Hello Itversity Team,

Question:

  1. How to integrate python 3.6.x latest version with cloudera Quickstart VM installed spark version.

Below are the details that I tried:

I have downloaded Cloudera Quickstart VM 5.12, but that comes with Python 2.6.x. I want to use python 3.6.x/2.7.x. I have downloaded and installed python 3.6.x (using anaconda package manager).
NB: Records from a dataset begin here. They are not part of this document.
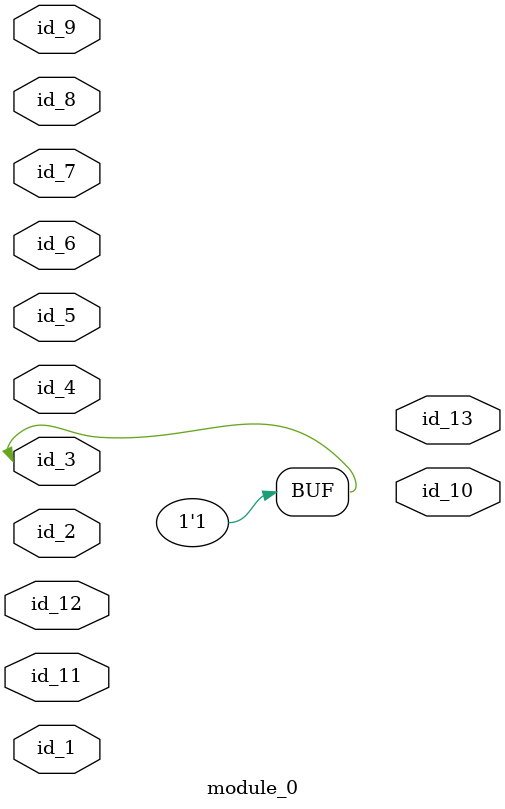
<source format=v>
`timescale 1 ps / 1ps
module module_0 (
    id_1,
    id_2,
    id_3,
    id_4,
    id_5,
    id_6,
    id_7,
    id_8,
    id_9,
    id_10,
    id_11,
    id_12,
    id_13
);
  output id_13;
  inout id_12;
  input id_11;
  output id_10;
  input id_9;
  inout id_8;
  input id_7;
  inout id_6;
  inout id_5;
  input id_4;
  inout id_3;
  input id_2;
  input id_1;
  assign id_3 = 1;
endmodule

</source>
Then I have setup environment variable also to “.bash_profile” file like below:
export PATH="/home/cloudera/anaconda3/bin:$PATH"
export PYSPARK_PYTHON="/home/cloudera/anaconda3/bin/python"
export PYSPARK_DRIVER_PYTHON="/home/cloudera/anaconda3/bin/python"

Issue:
But when I am running command pyspark its not running properly. Below is what I am seeing:

[cloudera@quickstart ~]$ pyspark
Python 3.6.3 |Anaconda, Inc.| (default, Oct 13 2017, 12:02:49)
[GCC 7.2.0] on linux
Type “help”, “copyright”, “credits” or “license” for more information.
Traceback (most recent call last):
File “/usr/lib/spark/python/pyspark/shell.py”, line 30, in
import pyspark
File “/usr/lib/spark/python/pyspark/init.py”, line 41, in
from pyspark.context import SparkContext
File “/usr/lib/spark/python/pyspark/context.py”, line 33, in
from pyspark.java_gateway import launch_gateway
File “/usr/lib/spark/python/pyspark/java_gateway.py”, line 31, in
from py4j.java_gateway import java_import, JavaGateway, GatewayClient
File “”, line 971, in _find_and_load
File “”, line 955, in _find_and_load_unlocked
File “”, line 656, in _load_unlocked
File “”, line 626, in _load_backward_compatible
File “/usr/lib/spark/python/lib/py4j-0.9-src.zip/py4j/java_gateway.py”, line 18, in
File “/home/cloudera/anaconda3/lib/python3.6/pydoc.py”, line 59, in
import inspect
File “/home/cloudera/anaconda3/lib/python3.6/inspect.py”, line 361, in
Attribute = namedtuple(‘Attribute’, ‘name kind defining_class object’)
File “/usr/lib/spark/python/pyspark/serializers.py”, line 381, in namedtuple
cls = _old_namedtuple(*args, **kwargs)
TypeError: namedtuple() missing 3 required keyword-only arguments: ‘verbose’, ‘rename’, and ‘module’


#2

Hello Team,

Can someone please help me asap.

One more update:
I have tried adding environment variable to “spark-env.sh” file as well. but no luck, getting same error.
export PYSPARK_PYTHON="/home/cloudera/anaconda3/bin/python"
export PYSPARK_DRIVER_PYTHON="/home/cloudera/anaconda3/bin/python"